Existe uma dispersão elevada de taxas em razão da segmentação do mercado de crédito em produtos e em instituições. Ilustrando: dois produtos que têm riscos semelhantes, cartão de crédito e empréstimo pessoal, apresentam as taxas médias cinco vezes maiores uma em relação à outra. No crédito pessoal, a taxa média das dez instituições que cobram mais é 20 vezes maior que das dez que cobram menos.
Essa radiografia demonstra que a concorrência via preço funciona mal no mercado financeiro brasileiro, tanto para produtos como para instituições. Mesmo se os bancos públicos conseguissem avançar ainda mais na sua proeza, baixando suas taxas, o efeito final continuará pífio em razão da segmentação, que é conhecida na literatura especializada como uma falha de mercado. Há outras quatro no sistema financeiro nacional que atravancam a expansão dos financiamentos: a instabilidade da oferta, a vulnerabilidade dos tomadores, o superendividamento e a cunha de intermediação.
Mercados, para funcionarem de forma competitiva e promoverem a eficiência, têm como pré-requisitos condições de transparência, responsabilidade (inibir a venda de gato por lebre), mobilidade, políticas de inclusão e de proteção, custos de transação, estabilidade, dinâmica e regras de negociação que devem ser adequadas para cada contexto e época. No Brasil, elas apresentam disfun-ções que podem ser corrigidas.
A arquitetura para uma intermediação financeira conveniente é tarefa complexa para qualquer país. O Canadá, a Dinamarca e a Suíça conseguem ter as relações crédito-PIB mais altas do mundo sem dificuldades, em razão de estruturar suas instituições corretamente; a Islândia conseguiu resolver seus problemas rapidamente, a um custo razoável, com uma estratégia inteligente; já os Estados Unidos gastaram muito para um resultado proporcionalmente pequeno. E o Brasil?
O sistema bancário vai continuar sólido, rentável e crescendo num ritmo malemolente nos próximos anos, aquém de seu potencial e com baixa legitimidade. Se fizesse as correções necessárias, poderia ter uma atuação diferente, preservando a lucratividade da intermediação e aumentando sua contribuição ao crescimento do País; mas não vai. É triste afirmar, mas, apesar da cruzada do governo, a dinâmica do crédito vai continuar anêmica.

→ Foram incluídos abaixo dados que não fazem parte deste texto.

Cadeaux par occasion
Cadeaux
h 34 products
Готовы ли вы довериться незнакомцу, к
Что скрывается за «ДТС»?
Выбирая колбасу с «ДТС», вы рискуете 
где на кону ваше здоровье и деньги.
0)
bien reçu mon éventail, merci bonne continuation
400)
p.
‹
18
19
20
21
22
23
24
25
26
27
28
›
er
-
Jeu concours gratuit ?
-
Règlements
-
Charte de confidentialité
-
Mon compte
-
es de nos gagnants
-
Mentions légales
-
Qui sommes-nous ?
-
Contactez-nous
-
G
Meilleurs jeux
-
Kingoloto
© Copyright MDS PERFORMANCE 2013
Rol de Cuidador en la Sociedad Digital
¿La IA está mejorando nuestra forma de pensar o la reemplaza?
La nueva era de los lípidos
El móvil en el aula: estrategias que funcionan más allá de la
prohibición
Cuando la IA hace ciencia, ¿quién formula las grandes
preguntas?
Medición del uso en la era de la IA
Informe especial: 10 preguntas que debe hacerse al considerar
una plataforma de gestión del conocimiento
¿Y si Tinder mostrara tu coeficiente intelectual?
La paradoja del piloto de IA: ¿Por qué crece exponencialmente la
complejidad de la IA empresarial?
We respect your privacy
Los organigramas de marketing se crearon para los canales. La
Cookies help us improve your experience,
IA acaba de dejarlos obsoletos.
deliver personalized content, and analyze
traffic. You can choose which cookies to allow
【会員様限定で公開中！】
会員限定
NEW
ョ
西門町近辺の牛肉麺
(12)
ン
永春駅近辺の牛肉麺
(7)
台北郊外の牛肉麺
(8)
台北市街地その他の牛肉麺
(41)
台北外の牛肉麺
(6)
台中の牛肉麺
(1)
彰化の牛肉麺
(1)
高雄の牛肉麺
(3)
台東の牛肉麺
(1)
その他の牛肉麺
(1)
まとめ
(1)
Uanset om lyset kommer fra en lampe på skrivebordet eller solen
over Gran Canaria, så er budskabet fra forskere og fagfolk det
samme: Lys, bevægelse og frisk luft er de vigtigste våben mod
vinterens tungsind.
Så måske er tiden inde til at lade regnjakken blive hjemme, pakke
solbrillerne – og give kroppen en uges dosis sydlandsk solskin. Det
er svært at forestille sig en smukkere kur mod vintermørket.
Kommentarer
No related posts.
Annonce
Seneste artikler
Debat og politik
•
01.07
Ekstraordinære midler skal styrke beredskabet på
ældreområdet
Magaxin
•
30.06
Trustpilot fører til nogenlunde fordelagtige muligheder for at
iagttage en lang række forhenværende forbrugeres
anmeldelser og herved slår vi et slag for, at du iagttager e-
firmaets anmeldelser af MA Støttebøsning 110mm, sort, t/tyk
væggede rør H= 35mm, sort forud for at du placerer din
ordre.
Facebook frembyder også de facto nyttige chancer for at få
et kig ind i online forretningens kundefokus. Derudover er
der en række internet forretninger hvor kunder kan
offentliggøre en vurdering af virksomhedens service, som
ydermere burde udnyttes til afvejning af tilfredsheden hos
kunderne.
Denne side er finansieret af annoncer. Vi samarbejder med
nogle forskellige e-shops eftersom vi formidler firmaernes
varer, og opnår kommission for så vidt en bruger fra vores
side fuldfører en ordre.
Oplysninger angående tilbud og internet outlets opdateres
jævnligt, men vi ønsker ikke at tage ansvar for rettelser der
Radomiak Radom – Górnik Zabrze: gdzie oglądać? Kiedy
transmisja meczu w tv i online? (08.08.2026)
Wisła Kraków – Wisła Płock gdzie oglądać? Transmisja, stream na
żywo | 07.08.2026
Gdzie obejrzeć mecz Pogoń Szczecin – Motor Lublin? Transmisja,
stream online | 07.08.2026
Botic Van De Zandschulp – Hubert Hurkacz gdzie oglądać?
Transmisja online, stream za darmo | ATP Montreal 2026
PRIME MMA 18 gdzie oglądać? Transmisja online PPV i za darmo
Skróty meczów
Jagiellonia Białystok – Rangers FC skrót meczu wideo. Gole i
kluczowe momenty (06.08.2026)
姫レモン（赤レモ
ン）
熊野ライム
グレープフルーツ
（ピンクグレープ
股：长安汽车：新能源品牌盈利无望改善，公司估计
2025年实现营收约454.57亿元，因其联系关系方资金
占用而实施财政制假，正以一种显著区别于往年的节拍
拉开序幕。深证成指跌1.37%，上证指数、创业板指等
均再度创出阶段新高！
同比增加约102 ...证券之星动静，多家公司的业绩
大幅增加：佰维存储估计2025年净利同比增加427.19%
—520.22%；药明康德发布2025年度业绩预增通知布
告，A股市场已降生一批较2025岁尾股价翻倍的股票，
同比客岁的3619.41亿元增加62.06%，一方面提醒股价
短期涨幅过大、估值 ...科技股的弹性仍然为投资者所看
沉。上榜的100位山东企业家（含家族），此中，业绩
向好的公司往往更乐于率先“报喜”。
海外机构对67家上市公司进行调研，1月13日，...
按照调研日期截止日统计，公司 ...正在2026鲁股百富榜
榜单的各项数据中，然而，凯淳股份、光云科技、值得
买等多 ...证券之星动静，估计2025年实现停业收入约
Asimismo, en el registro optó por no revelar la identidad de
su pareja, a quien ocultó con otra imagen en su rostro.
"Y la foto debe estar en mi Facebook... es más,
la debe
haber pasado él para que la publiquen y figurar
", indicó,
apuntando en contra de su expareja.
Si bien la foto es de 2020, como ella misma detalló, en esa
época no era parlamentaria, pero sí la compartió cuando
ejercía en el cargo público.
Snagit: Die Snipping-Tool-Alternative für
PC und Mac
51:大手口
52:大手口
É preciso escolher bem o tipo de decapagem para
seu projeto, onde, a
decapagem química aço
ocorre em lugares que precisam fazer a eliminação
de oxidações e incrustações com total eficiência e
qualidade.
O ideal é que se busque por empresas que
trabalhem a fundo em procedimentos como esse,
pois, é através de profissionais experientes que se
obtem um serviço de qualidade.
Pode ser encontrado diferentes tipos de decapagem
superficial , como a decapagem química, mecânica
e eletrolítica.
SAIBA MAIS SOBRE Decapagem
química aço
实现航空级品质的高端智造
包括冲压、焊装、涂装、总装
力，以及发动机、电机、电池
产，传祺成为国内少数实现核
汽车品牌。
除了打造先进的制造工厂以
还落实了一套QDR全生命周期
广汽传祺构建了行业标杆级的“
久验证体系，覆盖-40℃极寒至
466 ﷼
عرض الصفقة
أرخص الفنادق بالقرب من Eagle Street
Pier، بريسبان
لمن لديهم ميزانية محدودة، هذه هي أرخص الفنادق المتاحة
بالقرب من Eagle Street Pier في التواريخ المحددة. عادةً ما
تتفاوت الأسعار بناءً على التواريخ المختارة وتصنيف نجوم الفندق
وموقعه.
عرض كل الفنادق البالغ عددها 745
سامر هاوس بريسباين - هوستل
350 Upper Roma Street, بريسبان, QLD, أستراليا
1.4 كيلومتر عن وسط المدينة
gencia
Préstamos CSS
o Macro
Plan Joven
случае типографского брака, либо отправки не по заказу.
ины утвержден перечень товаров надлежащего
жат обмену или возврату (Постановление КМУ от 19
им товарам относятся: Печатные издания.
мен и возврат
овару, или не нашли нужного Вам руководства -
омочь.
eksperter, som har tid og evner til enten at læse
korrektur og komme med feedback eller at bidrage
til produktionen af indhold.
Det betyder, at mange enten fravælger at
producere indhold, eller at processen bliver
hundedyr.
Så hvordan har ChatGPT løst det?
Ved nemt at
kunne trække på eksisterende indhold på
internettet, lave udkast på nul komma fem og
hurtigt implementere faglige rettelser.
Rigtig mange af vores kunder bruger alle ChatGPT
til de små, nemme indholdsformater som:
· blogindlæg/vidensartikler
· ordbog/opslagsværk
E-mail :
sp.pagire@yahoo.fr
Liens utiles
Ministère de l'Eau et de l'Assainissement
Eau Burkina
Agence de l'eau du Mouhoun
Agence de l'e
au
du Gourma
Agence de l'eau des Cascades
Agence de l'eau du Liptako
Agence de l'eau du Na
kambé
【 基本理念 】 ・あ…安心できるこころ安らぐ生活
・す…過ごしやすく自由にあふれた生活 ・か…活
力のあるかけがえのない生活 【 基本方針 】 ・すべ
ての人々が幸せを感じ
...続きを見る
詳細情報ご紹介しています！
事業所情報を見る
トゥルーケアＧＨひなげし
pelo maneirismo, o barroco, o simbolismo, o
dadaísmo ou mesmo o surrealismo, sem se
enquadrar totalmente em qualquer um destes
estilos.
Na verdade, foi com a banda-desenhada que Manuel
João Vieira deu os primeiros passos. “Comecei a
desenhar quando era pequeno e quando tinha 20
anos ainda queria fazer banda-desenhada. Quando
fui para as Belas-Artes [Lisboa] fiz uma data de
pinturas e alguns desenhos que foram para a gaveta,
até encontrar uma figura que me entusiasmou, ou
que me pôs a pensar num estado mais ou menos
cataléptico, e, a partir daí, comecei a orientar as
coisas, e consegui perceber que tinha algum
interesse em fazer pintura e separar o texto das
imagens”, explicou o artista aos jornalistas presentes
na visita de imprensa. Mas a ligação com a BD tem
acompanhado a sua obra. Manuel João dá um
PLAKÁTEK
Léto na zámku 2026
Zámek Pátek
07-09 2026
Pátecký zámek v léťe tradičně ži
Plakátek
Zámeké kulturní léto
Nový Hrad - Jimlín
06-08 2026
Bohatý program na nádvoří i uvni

Não é a primeira vez que Brasília promete corrigir os problemas com a concorrência. É verdade que nunca foi com tanta intensidade. Lamentavelmente, é uma trama que se repete: medidas com impactos pontuais são comemoradas como grandes realizações, a intermediação continua igual e, depois de um tempo, o tema passa ao esquecimento. O ponto é que bancos e governo insistem no jogo do contente com promessas vãs, as mudanças transformadoras não ocorrem e o Brasil perde.